What do I need to change so that I can provide config files separately?


Solution

  • According to Spark Docs, --files are placed in the working directory of each executor. While you're trying to access this file from driver, not executor.

    In order to load config on driver side, try something like this:

    /opt/spark-3.0.1-bin-hadoop2.7/bin/spark-submit \
    --master spark://127.0.0.1:7077 \
    --driver-java-options '-Dconfig.file=../files/local.conf' \
    target/scala-2.12/spark-starter-2.jar  
    

    If what you want is to load config on executor side, you need to use spark.executor.extraJavaOptions property. In this case you need to load the config inside lambda that runs on executor, example for RDD API:

    
    myRdd.map { row => 
      val config = ConfigFactory.load()
      ...
    }
    

    Visibility of the config will be limited to the scope of the lambda. This is a quite complicated way, and I'll describe a better option below.

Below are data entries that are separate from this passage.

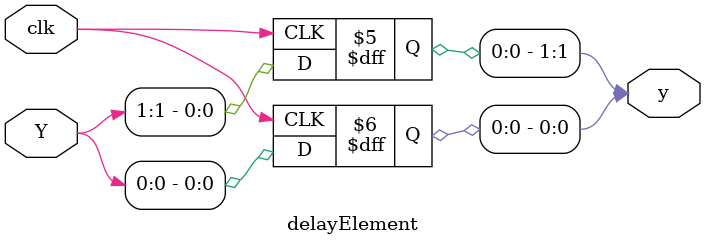
<source format=v>
/* 
Group 50
Assignment 1
Structural encoding of FSM in Verilog
*/


// top module
module top;
wire clk,rst,in,out;
testBench tb(clk,rst,in,out);
fsm f(clk,rst,in,out);
endmodule




// testbench
module testBench(clk,rst,inp,outp);

output clk,rst,inp;
input outp;


reg clk, rst, inp;
wire outp;
reg[15:0] sequence;
integer i;


initial
begin

clk = 0;
rst = 1;

sequence = 16'b0101_0111_0111_0010;
#5 rst = 0;

for( i = 0; i <= 15; i = i + 1)
begin
inp = sequence[i];
#2 clk = 1;
#2 clk = 0;
  
if(i>1)
$display( " Input = ", inp, ", Output = ", outp);

end

test2;
end
task test2;
for( i = 0; i <= 15; i = i + 1)
begin
inp = $random % 2;
#2 clk = 1;
#2 clk = 0;
$display( " Input = ", inp, ", Output = ", outp);

end
endtask


endmodule





// finite state machine
module fsm(clk,rst,in,out);
input clk,rst,in;
output out;

wire[1:0] y;
wire[1:0] Y;

StateTransitionFn sf(clk,rst,in,y,Y);
outputFn of(clk,rst,in,out,y);
delayElement d(clk,y,Y);

endmodule



// state transition function
module StateTransitionFn(clk,rst,in,y,Y);
input clk,rst,in;
input[1:0] y;
output[1:0] Y;
reg[1:0] Y;


always @(posedge clk, posedge rst) begin
if(rst) begin
Y[0] = 0;
Y[1] = 0;
end

else begin
Y[0] = in;
Y[1] = (~in&~y[1]) + (~in&y[0]) + (y[0]&~y[1]);
end

end

endmodule




// output function
module outputFn(clk,rst,in,out,y);
input clk,rst,in;
input[1:0] y;
output out;
reg out;

always @(posedge clk, posedge rst) begin
if(rst) begin
out <= 0;
end
else begin
out <= (in&~y[0]&y[1]) + (~in&y[0]&y[1]);
end
end

endmodule



// flip flop
module delayElement(clk,y,Y);
input clk;
input[1:0] Y;
output[1:0] y;
reg[1:0] y;

always @ (posedge clk) begin
y[0] <= Y[0];
end

always @ (posedge clk) begin
y[1] <= Y[1];
end
endmodule


</source>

    My general recommendation on how to work with custom configs in Spark:

    1. Read this chapter of Spark Docs
    2. Load the config on driver side
    3. Map settings that you need to immutable case class
    4. Pass this case class to executors via closures
    5. Keep in mind that case class with settings should contain as less data as possible, any field types should be either primitive or implement java.io.Serializable

    EMR specific is that it's hard to get to the driver's filesystem. So it's preferable to store the config in the external storage, typically S3.

    Typesafe config lib is not capable to load files directly from S3, so you can pass a path to the config as an app argument, not as -Dproperty, read it from S3 using AmazonS3Client and then load it as config using ConfigFactory.parseString(). See this answer as an example.